– Эти да, – ответил Бигенд. – Но к Рождеству появятся в продаже недорогие платформы. Однако Фесто гениальны. Мы выбрали их за полную фантастичность, за подсмотренные у природы движения. Они не быстрые, зато люди принимают их за галлюцинации.
Милгрим кивнул и сказал:
– Он едет сюда. Грейси.
– В Лондон?
– Она сказала, он скоро здесь будет.
– У него есть Слейт, – ответил Бигенд. – Так что он знает, что штаны нас интересовали исключительно в плане базовой промышленной разведки. Мы ничем ему не навредили. И «Фоли» тоже.
Милгрим, широко открыв глаза, смотрел то на Бигенда, то на Холлис.
– Мой друг попал в автокатастрофу, – сказала та. – Я должна оставаться в городе, пока не узнаю, что с ним.
Бигенд нахмурился:
– Я его знаю?
– Нет, – ответила Холлис.
– Ничего страшного. Я не планировал отправлять вас прямо сейчас. Скажем, через четыре дня. За это время вы узнаете, выкарабкался ли ваш друг?
– Надеюсь, – ответила Холлис.
48
С помпой
– Вперед, поедешь с помпой, – сказала Хайди Милгриму, когда они подходили к машине.
Милгриму на миг представился розовый гибрид Мосберга и Тазера в руках у Бигенда, и он чуть было не ответил, что у него нет помповика, но тут Хайди добавила: «Нам с Холлис надо поговорить», и Милгрим понял, что она уступает ему свое место на переднем сиденье.
Олдос, которому сообщили, что они выходят, уже завел мотор. Щелкнули, открываясь, замки. Милгрим и Хайди открыли свои дверцы. Он взобрался на сиденье, пока Хайди помогала Холлис залезть, и захлопнул свою дверцу раньше нее. Замки внушительно лязгнули. Олдос с гордостью указал, как плотно и ровно дверцы прилегают к корпусу. Никакой ломик туда не влезет, объявил он, ни даже «челюсти жизни»[37]. Последнего выражения Милгрим не знал, но решил, что это негритянская метафора экзистенциального ужаса.

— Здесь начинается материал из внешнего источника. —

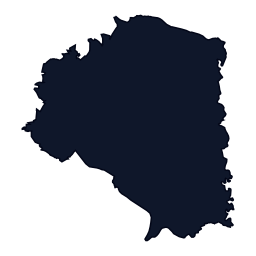 Tubas, West Bank, Palestine
{"feature_id": "87354302B78640432651808", "entity_name": "Tubas", "entity_type": "district", "adm_level": 2, "iso_a3": "PSE", "parent_name": "Palestine", "parent_adm1": "West Bank", "projection": "mercator", "projection_center": [35.475, 32.295], "detail": "fine", "context": "isolated", "style": "filled", "palette": "ink", "viewbox_px": 256, "rotation_deg": 0, "n_neighbors": 0, "source": "geoboundaries", "source_scale": "gbopen_adm2", "svg_char_len": 5779}
<svg xmlns="http://www.w3.org/2000/svg" viewBox="0 0 256 256"><path d="M230.2,227.1L230.0,226.3L230.4,225.8L232.5,225.6L232.9,225.3L233.0,224.8L230.7,222.1L230.7,218.9L230.3,218.3L229.1,218.4L226.5,220.5L225.6,220.5L225.0,220.0L225.0,218.7L226.1,217.2L226.6,215.7L227.7,214.1L227.6,213.7L225.8,212.8L225.5,211.6L226.0,209.7L226.7,209.3L227.1,209.5L227.4,211.1L228.3,211.5L228.7,211.4L229.5,209.9L230.9,209.0L231.8,209.0L232.7,209.6L233.7,209.5L233.7,209.0L233.2,208.1L233.0,205.8L231.7,203.5L231.2,203.4L230.2,204.6L229.5,204.6L227.0,202.5L226.7,201.9L227.1,201.1L229.3,199.9L230.1,199.8L232.4,200.7L233.1,200.4L233.3,199.7L232.5,198.1L230.2,198.6L229.9,198.4L229.5,197.8L229.6,196.9L230.5,195.3L230.9,190.0L230.7,189.1L229.7,188.5L228.8,188.5L228.5,188.9L228.7,190.1L228.4,190.7L227.3,191.1L226.1,191.0L225.1,189.6L224.5,185.8L222.1,184.9L221.3,182.5L221.7,181.9L222.9,181.8L223.6,182.0L224.2,183.1L225.0,183.1L225.8,182.6L225.8,182.1L225.4,181.4L225.2,180.3L225.3,178.7L225.6,178.3L226.5,178.7L227.0,179.3L227.2,180.5L227.7,181.3L228.5,181.8L229.2,181.8L230.2,181.1L230.2,180.7L229.7,180.4L228.5,180.3L228.2,179.5L229.8,177.9L230.5,178.5L231.3,178.4L232.1,176.8L231.8,176.0L230.6,175.4L230.1,174.8L229.9,172.5L229.1,170.7L228.1,170.2L225.9,170.3L225.3,170.0L224.9,169.3L224.7,168.5L224.9,167.2L225.2,165.6L226.6,161.9L226.8,159.3L223.5,157.6L223.0,156.8L222.3,152.9L221.3,149.2L221.6,148.8L223.9,148.6L225.6,147.0L226.9,146.7L227.6,146.1L227.8,145.3L227.6,144.8L227.1,144.2L227.1,142.9L227.3,142.0L228.3,140.5L228.8,138.7L228.6,137.2L228.4,136.1L227.1,133.3L226.1,131.8L225.0,129.3L224.6,127.6L221.5,125.9L219.5,125.4L218.6,124.4L218.7,123.9L220.0,123.4L220.6,122.9L220.8,121.7L221.6,120.8L223.1,120.2L222.1,120.0L223.1,119.3L222.9,118.0L225.3,115.6L225.9,114.0L223.9,110.8L223.6,109.5L223.9,107.6L223.0,106.0L221.6,104.6L217.9,103.1L217.5,102.8L217.3,102.3L217.5,100.8L219.0,98.6L218.6,95.3L220.6,93.8L220.7,93.1L219.7,90.1L219.2,86.5L218.4,82.8L217.9,81.7L221.0,78.3L222.3,77.7L222.5,77.2L220.3,74.2L218.8,71.2L218.8,70.6L219.9,69.7L220.3,68.9L219.8,68.3L218.4,67.8L217.7,66.6L217.6,64.9L218.3,62.7L217.1,59.7L217.5,59.3L218.5,59.7L219.9,59.7L221.3,60.9L222.0,62.4L221.0,64.3L221.0,65.1L221.8,65.9L222.5,65.7L226.0,57.1L225.7,55.2L226.2,53.8L226.1,52.9L225.3,51.0L225.1,49.7L223.1,47.4L223.3,45.2L224.9,42.8L224.7,42.2L223.8,42.0L223.0,41.5L221.2,41.2L218.5,38.5L218.1,38.6L217.8,38.1L217.2,38.8L215.9,38.2L212.7,38.5L209.2,39.8L207.9,39.8L205.9,38.9L202.8,36.1L199.0,34.3L191.7,32.2L190.1,32.3L186.3,30.5L181.5,29.1L171.7,26.8L170.4,27.1L170.2,26.3L166.7,24.5L161.9,20.1L159.8,18.7L157.8,17.9L152.0,17.1L150.5,16.6L149.0,16.6L148.3,16.2L147.0,16.5L144.2,16.2L143.2,16.7L140.8,15.4L138.6,15.9L137.0,15.7L136.6,15.8L136.3,16.5L133.2,18.0L132.2,17.7L130.4,17.7L130.3,18.7L129.6,20.8L127.6,22.3L127.1,22.4L120.8,20.3L119.1,19.2L116.0,16.6L115.7,17.0L114.1,17.5L115.7,21.8L117.3,23.9L117.5,26.7L116.1,28.4L112.1,34.6L111.6,36.2L109.9,39.2L109.5,39.0L110.3,36.6L109.9,35.9L103.6,34.1L101.3,34.5L102.7,38.3L102.8,42.7L101.8,44.4L102.7,44.8L102.0,45.7L98.8,41.7L96.4,40.0L94.7,39.2L94.3,40.2L92.9,40.4L91.0,38.7L88.4,39.4L88.3,40.7L90.0,42.5L89.9,49.8L89.3,52.0L86.3,56.3L85.0,56.0L80.5,60.0L77.8,57.9L76.7,58.4L76.3,56.8L76.8,56.3L76.7,55.7L78.1,55.6L78.7,56.2L79.8,55.1L79.1,53.7L78.0,54.2L77.1,52.5L77.0,51.8L74.9,50.3L75.3,45.1L69.8,48.2L69.8,49.1L70.6,50.2L70.8,51.2L69.9,51.2L70.0,50.6L67.2,50.3L69.0,53.6L66.6,53.5L63.9,54.1L62.9,53.8L62.3,54.0L62.7,54.6L63.9,55.7L63.6,57.5L62.4,58.7L60.1,60.2L59.5,60.2L56.2,59.2L55.7,59.4L54.2,58.9L52.1,59.0L51.4,59.4L50.6,59.2L46.9,62.2L46.2,63.3L43.7,64.0L41.9,72.0L43.7,72.2L45.2,72.9L44.7,74.3L42.3,75.0L42.8,75.8L43.1,78.3L42.8,81.5L44.0,82.4L42.8,82.6L39.4,82.3L36.8,83.2L35.2,84.4L35.2,84.7L38.0,85.3L39.3,85.9L39.2,86.7L38.7,86.7L38.7,88.5L34.9,88.1L34.2,89.2L36.7,92.5L39.2,97.7L40.3,98.3L41.3,98.4L41.9,99.4L43.4,100.6L44.0,100.9L44.9,100.8L43.4,102.5L45.2,103.5L43.2,106.2L40.3,111.5L39.9,111.5L36.6,109.1L36.5,110.5L36.8,111.2L36.0,119.5L33.6,120.7L33.7,121.8L28.1,122.8L29.8,124.3L26.4,124.4L26.3,126.0L25.8,127.7L24.2,127.1L22.3,128.4L22.3,129.3L24.7,129.0L25.4,130.8L26.7,130.6L27.0,131.3L28.7,131.3L28.8,130.7L31.7,131.2L31.4,132.0L31.4,136.5L35.3,142.2L40.1,144.2L39.5,145.8L40.2,146.8L41.5,147.3L41.4,147.6L41.7,147.8L41.8,147.6L42.2,148.2L42.0,149.5L41.2,149.7L41.2,149.9L43.6,150.3L45.8,151.2L49.2,153.6L49.6,154.1L49.7,154.6L50.3,154.7L50.6,155.2L53.4,156.4L55.0,157.6L55.8,157.6L56.7,158.3L57.5,157.9L58.9,158.2L59.6,158.8L59.8,160.3L61.9,161.8L66.6,159.1L68.3,158.9L67.5,157.8L67.8,157.2L70.0,156.8L70.3,156.2L72.3,154.2L73.9,151.9L75.4,150.3L85.8,163.7L89.5,166.7L97.1,167.9L99.8,168.7L101.8,169.6L104.3,170.0L114.5,176.3L113.9,177.3L114.0,178.2L113.2,180.1L112.7,180.7L112.6,181.7L112.7,182.4L113.0,182.5L113.9,183.8L114.5,185.0L114.4,185.6L114.7,186.1L115.5,186.4L114.9,187.2L115.1,187.6L116.6,187.0L117.5,187.2L118.5,188.1L118.6,189.3L119.6,191.5L121.7,193.6L127.0,196.9L130.8,200.0L146.9,210.5L150.0,213.2L151.4,217.4L150.9,222.5L150.2,226.8L149.1,231.3L147.4,235.0L145.0,239.1L145.8,240.5L147.1,240.6L148.6,239.7L151.7,237.0L154.8,237.0L156.7,235.6L158.4,233.6L160.9,229.4L162.2,228.1L165.7,227.2L167.2,227.4L168.6,228.0L172.2,231.6L173.7,233.6L179.2,236.6L183.7,237.8L184.7,237.6L185.4,236.4L187.8,234.5L189.1,234.2L191.6,237.1L193.4,237.1L194.5,236.3L194.9,235.4L195.1,234.1L195.0,233.5L195.5,233.1L198.2,232.6L198.4,230.8L201.2,229.1L201.3,228.7L200.6,228.0L200.6,227.0L201.4,226.4L204.2,225.3L204.5,225.0L204.6,223.8L205.0,223.4L205.9,223.7L207.6,223.2L208.6,222.6L209.7,222.8L210.9,222.4L213.3,223.3L214.0,223.2L214.6,223.7L215.2,223.1L216.8,222.7L218.0,221.9L219.1,222.0L221.1,223.2L221.9,223.4L223.3,225.2L226.2,225.6L227.5,226.5L230.2,227.1Z" fill="#0f172a" stroke="#020617" stroke-width="1.5"/></svg>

Он пристегнул ремень безопасности – громоздкую, сложную систему – и откинулся на сиденье, пытаясь осознать: где он сейчас по отношению к неумолимым челюстям жизни? Бигенд вроде бы абсолютно спокойно воспринял известие о его, Милгрима, встречах с федеральным агентом. Да, кстати, и предупреждение Уинни насчет Грейси – тоже. Приступ паники, всего второй за время лечения (если не считать реакции на Уинни в «Кафе-Неро»), был на пустом месте. Впрочем, как и все его прежние панические атаки, не уставала повторять психотерапевт. Его безотчетный ужас – как тележка американских горок, всегда готовая скатиться по наезженной колее в лимбическом мозгу. «Не говорите себе, что боитесь, – советовала она. – Говорите: „у меня страхи“. Отделяйте себя от них».
– Ты не ушла, – сказала Хайди у него за спиной.
– Не ушла, – ответила Холлис. – Сейчас момент неудачный.
– Попробуй как-нибудь его аэростаты. Офигенская штука.
Жесткие ранфлетовские шины подпрыгивали на асфальте. Не то чтобы тут, в Сити, он был такой уж старый, просто переложенный кусками в ходе недавней реконструкции.
Милгрим вздохнул и подался вперед, насколько позволял сложный ремень безопасности. Расслабься, сказал он себе. Живи мгновением, как учила психотерапевт.
И тут блестящий черный автомобиль вылетел на встречку прямо перед ними. Олдос круто свернул направо, в узкую улочку между темными стенами без окон – то ли бетонными, то ли каменными. Сзади взвизгнули шины. Милгрим обернулся, увидел настигающий свет фар.
– Держитесь! – посоветовал Олдос, прибавляя скорость.
В ремнях на поясе и на груди Милгрима что-то лопнуло, и они мгновенно раздулись черными колбасами, заставив его выпрямиться.
– Твою мать, – заметила Хайди с заднего сиденья.
Олдос ускорился еще больше.
И на Милгрима накатил загадочный восторг развязки Хангер-лейн. Мысли исчезли, остались только упоение скоростью и басовый рев турбокомпрессора.
Милгрим обернулся, насколько позволяли надувшиеся ремни. Увидел фары. Черный автомобиль.
Олдос ударил по тормозам. Милгрима развернуло толчком, и он увидел впереди другую пару фар.
– Отлично, – процедил Олдос, скаля зубы – очень белые в свете надвигающихся фар.